= The Silver Tassie (play) =

1928 anti-war play by Sean O'Casey

The Silver Tassie is a four-act Expressionist play about the First World War, written between 1927 and 1928 by the Irish playwright Seán O'Casey. It was O'Casey's fourth play and attacks imperialist wars and the suffering that they cause. O'Casey described the play as "A generous handful of stones, aimed indiscriminately, with the aim of breaking a few windows. I don't think it makes a good play, but it's a remarkable one."

==Plot==
An antiwar play in four acts, focusing on Harry Heegan, a soldier who goes to war as if going to a football match.

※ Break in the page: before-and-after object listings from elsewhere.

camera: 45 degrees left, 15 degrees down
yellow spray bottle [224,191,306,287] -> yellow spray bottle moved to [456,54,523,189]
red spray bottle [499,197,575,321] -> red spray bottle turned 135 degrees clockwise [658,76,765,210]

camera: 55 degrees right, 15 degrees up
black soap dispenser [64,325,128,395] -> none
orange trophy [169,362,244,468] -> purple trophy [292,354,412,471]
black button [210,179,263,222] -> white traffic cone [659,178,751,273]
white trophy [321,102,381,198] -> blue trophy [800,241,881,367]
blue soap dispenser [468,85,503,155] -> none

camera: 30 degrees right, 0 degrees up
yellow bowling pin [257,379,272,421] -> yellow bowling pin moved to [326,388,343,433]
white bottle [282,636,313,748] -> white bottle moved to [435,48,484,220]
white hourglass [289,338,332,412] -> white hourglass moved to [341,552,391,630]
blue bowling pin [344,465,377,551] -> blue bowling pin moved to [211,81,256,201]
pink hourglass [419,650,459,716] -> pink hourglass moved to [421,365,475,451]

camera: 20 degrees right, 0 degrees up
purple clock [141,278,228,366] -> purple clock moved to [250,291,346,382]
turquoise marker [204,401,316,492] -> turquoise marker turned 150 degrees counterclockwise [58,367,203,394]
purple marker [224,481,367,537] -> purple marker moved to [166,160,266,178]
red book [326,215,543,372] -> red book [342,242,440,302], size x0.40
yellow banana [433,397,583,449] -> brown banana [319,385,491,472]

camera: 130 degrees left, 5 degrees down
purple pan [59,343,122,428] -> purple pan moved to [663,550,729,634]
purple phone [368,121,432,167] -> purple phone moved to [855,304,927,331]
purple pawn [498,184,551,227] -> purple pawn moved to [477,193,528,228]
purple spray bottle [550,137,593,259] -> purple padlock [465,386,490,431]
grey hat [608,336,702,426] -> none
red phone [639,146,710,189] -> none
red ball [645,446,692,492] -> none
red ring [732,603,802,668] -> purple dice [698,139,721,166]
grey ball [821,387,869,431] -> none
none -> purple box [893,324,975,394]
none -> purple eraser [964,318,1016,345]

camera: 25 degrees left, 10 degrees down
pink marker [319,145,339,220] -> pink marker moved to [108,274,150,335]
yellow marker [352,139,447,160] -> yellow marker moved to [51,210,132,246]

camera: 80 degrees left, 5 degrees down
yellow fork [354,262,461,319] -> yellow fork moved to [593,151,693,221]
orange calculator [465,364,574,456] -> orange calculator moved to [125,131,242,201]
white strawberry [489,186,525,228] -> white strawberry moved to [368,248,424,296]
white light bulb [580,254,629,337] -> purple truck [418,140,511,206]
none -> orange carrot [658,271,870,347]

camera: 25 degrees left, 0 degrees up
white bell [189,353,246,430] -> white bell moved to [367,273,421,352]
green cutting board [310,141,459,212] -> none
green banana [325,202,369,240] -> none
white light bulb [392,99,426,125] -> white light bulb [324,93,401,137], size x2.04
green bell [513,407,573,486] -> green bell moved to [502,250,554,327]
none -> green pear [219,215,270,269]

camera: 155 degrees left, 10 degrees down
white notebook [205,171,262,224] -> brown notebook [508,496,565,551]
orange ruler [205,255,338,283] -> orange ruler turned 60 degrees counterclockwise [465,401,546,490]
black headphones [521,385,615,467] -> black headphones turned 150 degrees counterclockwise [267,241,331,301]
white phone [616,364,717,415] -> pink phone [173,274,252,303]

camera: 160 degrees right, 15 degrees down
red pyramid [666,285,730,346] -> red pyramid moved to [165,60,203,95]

- Act 1 : The opening presents Harry in the prime of life, as an athletic hero, but unaware of the possibilities and values of life.
- Act 2 is a sudden change of tempo, being an experiment with expressionist and symbolic theater. Set at the battlefront it unexpectedly concentrates on the cynicism and despair of the common soldier at the front lines.
- Act 3 portrays the bitterness of the veterans in a veterans’ hospital
- Act 4 contrasts the grim plight of the disabled Harry Heegan with the vitality of those who were not combatants and have normal lives and futures to anticipate.

The play's study of Harry’s loss of many of his life’s hopes during and after the war marks it as unusual.

==Production history==
In 1928, W. B. Yeats rejected the play for the Abbey Theatre in Dublin. It premièred at the Apollo Theatre in the West End of London on 11 October 1929. It was directed by Raymond Massey and starred Charles Laughton and Barry Fitzgerald. The set design for act two was by Augustus John. It ran for twenty-six performances. George Bernard Shaw and Lady Gregory were both great admirers of the production.

Its Irish première was on 12 August 1935 at the Abbey Theatre, directed by Arthur Shields, though it ran for only five performances. Despite being popular, the controversy it caused led to O'Casey's permanent departure from Ireland.

The first major production in England was by the RSC at the Aldwych Theatre, London, directed by David Jones, which opened on 10 September 1969 with Richard Moore as Harry Heegan.

More recent productions include a 1990 production at the Abbey Theatre directed by Patrick Mason, a 1995 production at the Almeida Theatre, a 2010 tour of Ireland (along with performances in The Lowry in Manchester and the Oxford Playhouse) by the Druid Theatre Company. and a 2014 production at London's National Theatre.

==Adaptations==
Mark Anthony Turnage adapted the play as an opera under the same title in 1999.

The Druid Theatre Company adapted the play as part of the 2010 Dublin Theatre Festival starring Aaron Monaghan as Harry Heegan.